Marie Rose Moro« Les enfants de l’exil »

Horizon 43, Pages 6 et 7

« Les enfants de l’exil », une nouvelle étude commandée par l’Unicef France et la Sonacotra.

Après « Le devenir des enfants d’immigrés demeurés au pays d’origine » en juin 2001, l’Unicef France et la Sonacotra se sont à nouveau associées pour commander une étude portant sur l’adaptation et l’évolution des familles de demandeurs d’asile pendant leur séjour en centre d’accueil. Evaluant les problématiques spécifiques des enfants et des parents, deux équipes de chercheurs se sont rendues dans des établissements Sonacotra. Marie Rose Moro, Professeur de psychiatrie de l’enfant et de l’adolescent à l’Université de Paris XIII et Jacques Barou, sociologue et chercheur au CNRS, ont dirigé les équipes composées de psychiatres, psychologues, sociologues, anthropologues et ethnologues. Marie-Rose Moro répond aux questions d’Horizon sur cette nouvelle étude, aujourd’hui disponible.

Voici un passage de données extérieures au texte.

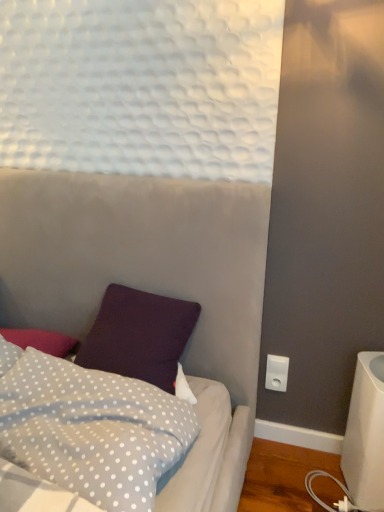
Question: From a real-world perspective, is white dotted fabric pillow at lower left above or below white plastic electric outlet at lower right?

Choices:
 (A) below
 (B) above

Answer: (B)

Question: Is white dotted fabric pillow at lower left inside the boundaries of white plastic electric outlet at lower right, or outside?

Choices:
 (A) outside
 (B) inside

Answer: (A)

Question: From the image's perspective, is white dotted fabric pillow at lower left above or below white plastic electric outlet at lower right?

Choices:
 (A) above
 (B) below

Answer: (B)

Question: Would you say white plastic electric outlet at lower right is inside or outside white dotted fabric pillow at lower left?

Choices:
 (A) outside
 (B) inside

Answer: (A)

Question: Does point (273, 374) appear closer or farther from the camera than point (84, 443)?

Choices:
 (A) closer
 (B) farther

Answer: (B)

Question: From a real-world perspective, relative to white dotted fabric pillow at lower left, is white plastic electric outlet at lower right vertically above or below?

Choices:
 (A) above
 (B) below

Answer: (B)

Question: Considering the positions of white plastic electric outlet at lower right and white dotted fabric pillow at lower left in the image, is white plastic electric outlet at lower right bigger or smaller than white dotted fabric pillow at lower left?

Choices:
 (A) big
 (B) small

Answer: (B)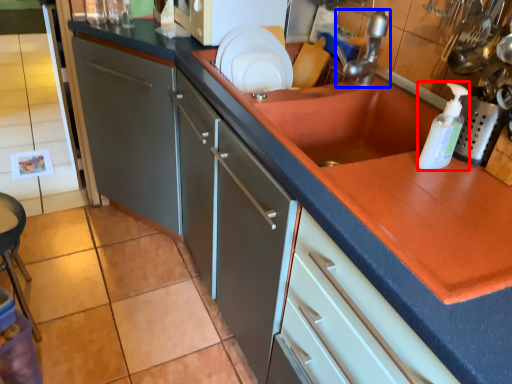
Question: Which of the following is the closest to the observer, bottle (highlighted by a red box) or tap (highlighted by a blue box)?

Choices:
 (A) bottle
 (B) tap

Answer: (A)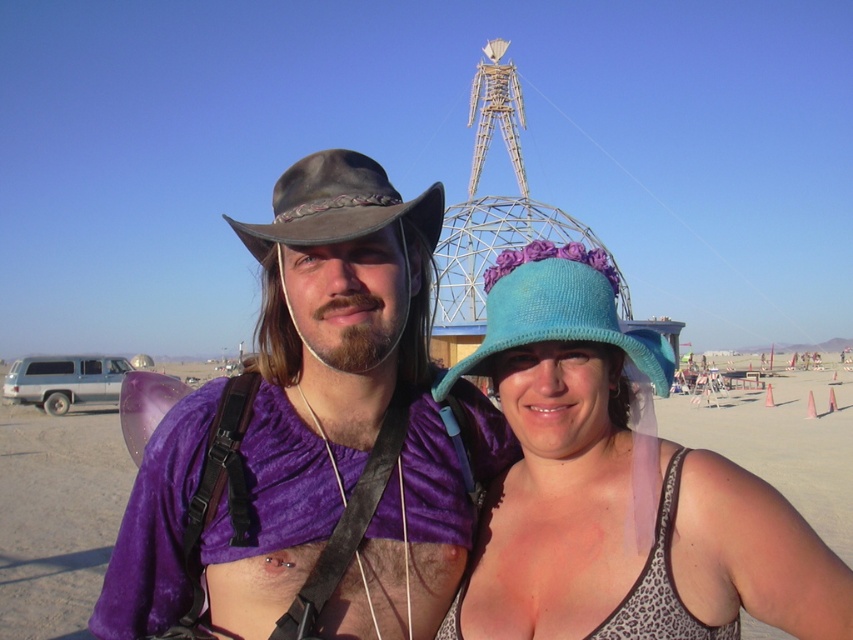
Question: Considering the relative positions of velvet purple shirt at center and brown felt cowboy hat at center in the image provided, where is velvet purple shirt at center located with respect to brown felt cowboy hat at center?

Choices:
 (A) above
 (B) below

Answer: (B)

Question: Does velvet purple shirt at center lie behind brown felt cowboy hat at center?

Choices:
 (A) yes
 (B) no

Answer: (B)

Question: Which object appears closest to the camera in this image?

Choices:
 (A) velvet purple shirt at center
 (B) blue knitted hat at center

Answer: (B)

Question: Which point appears farthest from the camera in this image?

Choices:
 (A) (347, 225)
 (B) (788, 538)
 (C) (235, 625)

Answer: (A)

Question: Which point is farther to the camera?

Choices:
 (A) blue knitted hat at center
 (B) velvet purple shirt at center

Answer: (B)

Question: Does purple fabric at center appear on the right side of brown felt cowboy hat at center?

Choices:
 (A) no
 (B) yes

Answer: (B)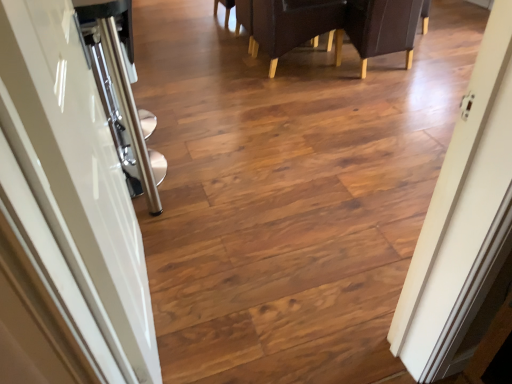
You are a GUI agent. You are given a task and a screenshot of the screen. Output one action in this format:
    pyautogui.click(x=<x>, y=<y>)
    Task: Click on the free region on the left part of dark brown leather armchair at upper center, acting as the first armchair starting from the left
    This screenshot has height=384, width=512.
    Given the screenshot: What is the action you would take?
    pyautogui.click(x=223, y=74)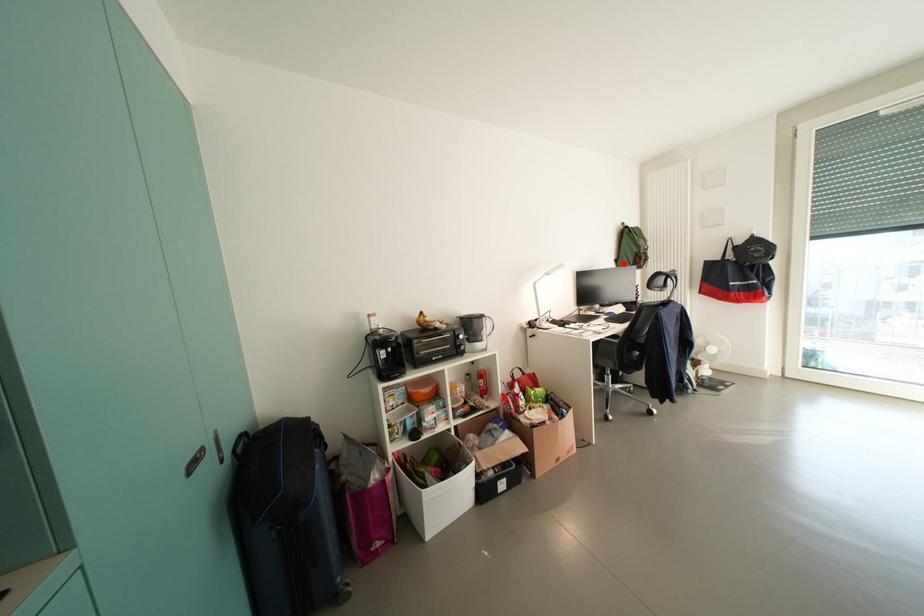
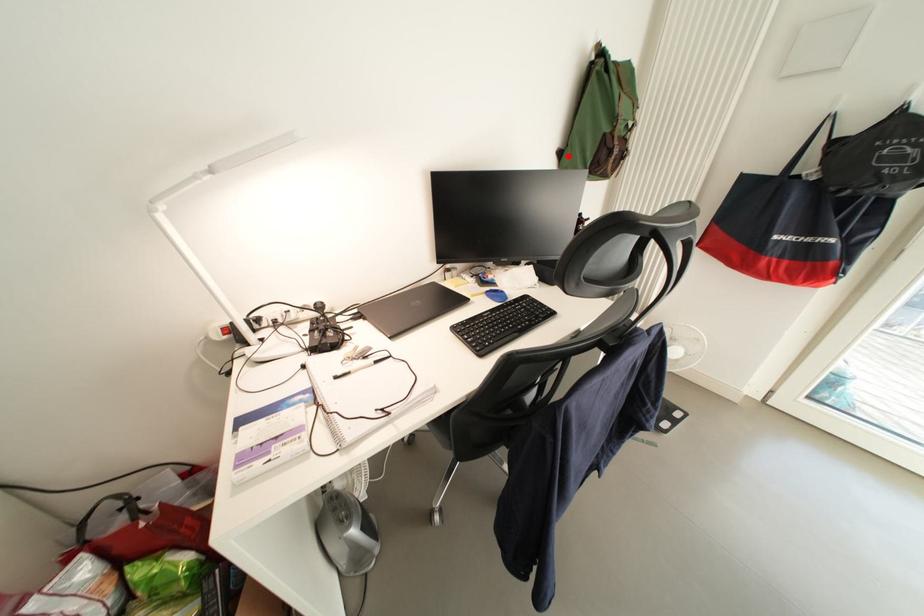
I am providing you with two images of the same scene from different viewpoints. A red point is marked on the first image and another point is marked on the second image. Does the point marked in image1 correspond to the same location as the one in image2?

Yes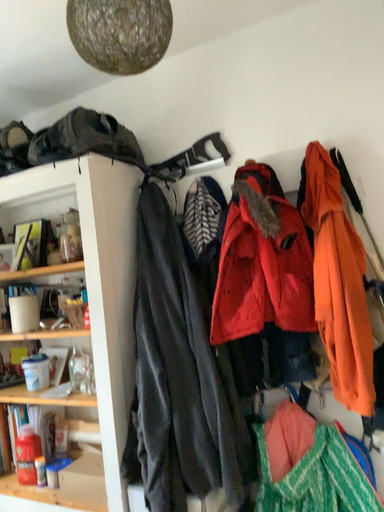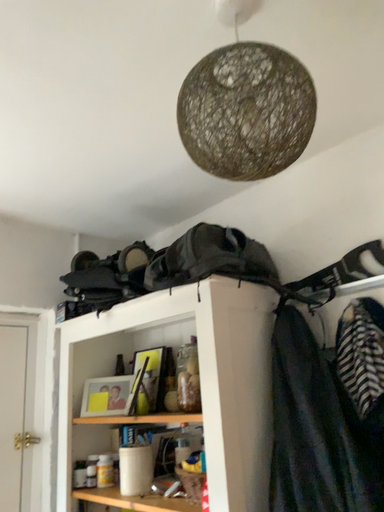
Question: Which way did the camera rotate in the video?

Choices:
 (A) rotated downward
 (B) rotated upward

Answer: (B)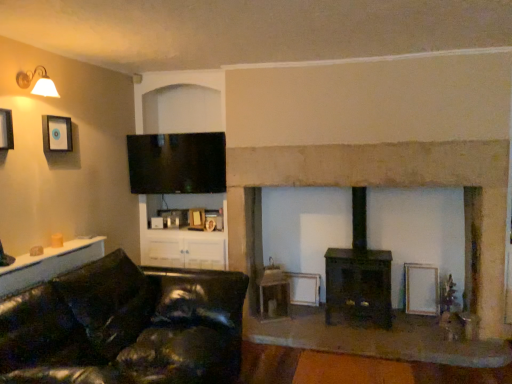
Question: In terms of width, does black leather couch at lower left look wider or thinner when compared to matte black picture frame at upper left, the 1th picture frame viewed from the front?

Choices:
 (A) wide
 (B) thin

Answer: (A)

Question: Visually, is black leather couch at lower left positioned to the left or to the right of matte black picture frame at upper left, the 3th picture frame in the right-to-left sequence?

Choices:
 (A) right
 (B) left

Answer: (A)

Question: Estimate the real-world distances between objects in this image. Which object is farther from the dark brown wood burning stove at center?

Choices:
 (A) matte black picture frame at upper left, arranged as the 3th picture frame when ordered from the bottom
 (B) flat screen tv at upper center
 (C) matte white lamp at upper left
 (D) wooden table at center
 (E) white glossy cabinet at lower left

Answer: (C)

Question: Considering the real-world distances, which object is closest to the matte black picture frame at upper left, the 3th picture frame in the right-to-left sequence?

Choices:
 (A) dark brown wood burning stove at center
 (B) wooden table at center
 (C) white glossy cabinet at lower left
 (D) matte black picture frame at upper left, the second picture frame from the right
 (E) flat screen tv at upper center

Answer: (D)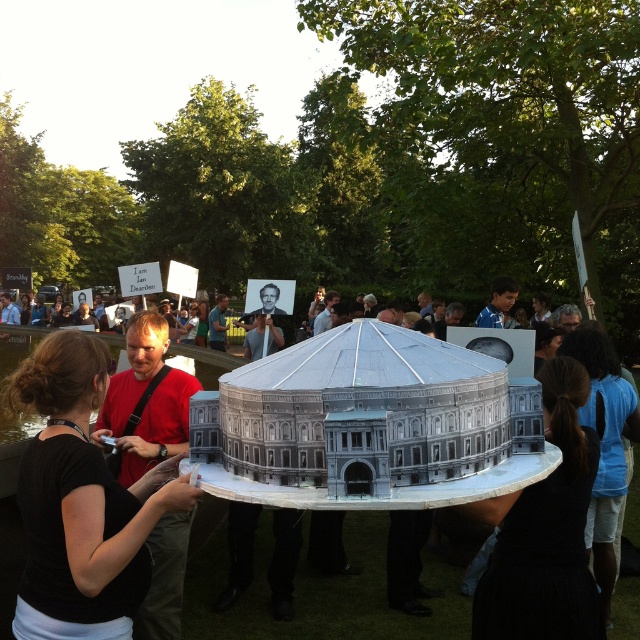
Question: Is matte gray building at center further to the viewer compared to black fabric dress at lower right?

Choices:
 (A) yes
 (B) no

Answer: (A)

Question: Which object appears farthest from the camera in this image?

Choices:
 (A) matte gray building at center
 (B) black fabric ponytail at lower right

Answer: (B)

Question: Which object appears farthest from the camera in this image?

Choices:
 (A) black fabric ponytail at lower right
 (B) matte gray building at center
 (C) black fabric dress at lower right
 (D) black matte shirt at center

Answer: (A)

Question: Estimate the real-world distances between objects in this image. Which object is closer to the black fabric ponytail at lower right?

Choices:
 (A) black matte shirt at center
 (B) matte gray building at center
 (C) black fabric dress at lower right

Answer: (C)

Question: Can you confirm if matte gray building at center is positioned above black fabric ponytail at lower right?

Choices:
 (A) yes
 (B) no

Answer: (A)

Question: Can you confirm if black matte shirt at center is wider than black fabric ponytail at lower right?

Choices:
 (A) no
 (B) yes

Answer: (B)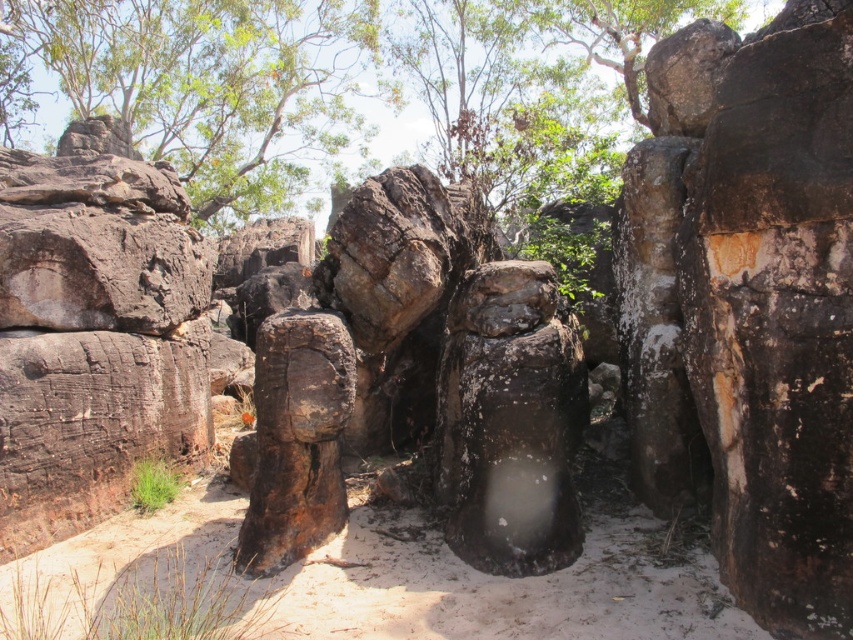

1) Quelles sont les principales difficultés auxquelles doivent faire face les demandeurs d’asile en arrivant dans les établissements de la Sonacotra ?

Les demandeurs d’asile doivent tout réinventer. Contrairement aux migrants traditionnels qui, en arrivant dans le pays d’accueil, conservent une organisation sociale et familiale, même rétrécie, les demandeurs d’asile sont privés de liens communautaire, social et même familial, après avoir été souvent séparés des leurs. Organiser la vie de tous les jours dans un contexte culturel très différent, en méconnaissant la langue, peut leur paraître insurmontable. Pourtant, l’organisation de cette réalité quotidienne est un enjeu capital pour leur fonctionnement psychique. Cette réussite aidera les parents à se maintenir debout quand, après avoir vécu les événements avec courage, ils menacent parfois de s’effondrer une fois arrivés dans les CADA (Centres d’Accueil de Demandeurs d’Asile) ou les AUDA (Accueil d’Urgence de Demandeurs d’Asile). C’est en effet à ce moment-là qu’ils doivent passer d’une organisation de survie à un nouveau rythme de vie. Cette gestion du quotidien est une des principales difficultés qu’ils rencontrent, avec bien sûr l’attente et l’incertitude quant à l’aboutissement de leur demande d’asile.

2) Mais les intervenants sociaux sont à leurs côtés pour les aider et les soulager ?

Les intervenants sociaux jouent un rôle fondamental, ils accompagnent les familles dans leurs démarches, les écoutent, les aident à se défendre. Ils ont une fonction de protection, à condition qu’on leur donne les outils pour faire face, car les situations sont tellement émouvantes, difficiles et complexes, qu’ils peuvent se sentir démunis parfois. Les gens qui font ce travail sont très motivés pour le faire, ils ont su développer leurs capacités d’empathie et sont souvent dotés d’une bonne intuition, mais il est important de mettre en place des lieux de paroles pour qu’ils puissent parler des problèmes qu’ils rencontrent, et trouver la bonne position par rapport aux familles, ainsi que des outils transculturels afin de mieux comprendre les différences de chacun, et savoir comment on ressent les choses dans une autre culture, comment on les exprime, ou pourquoi on les tait. Une formation anthropologique et psychologique est nécessaire.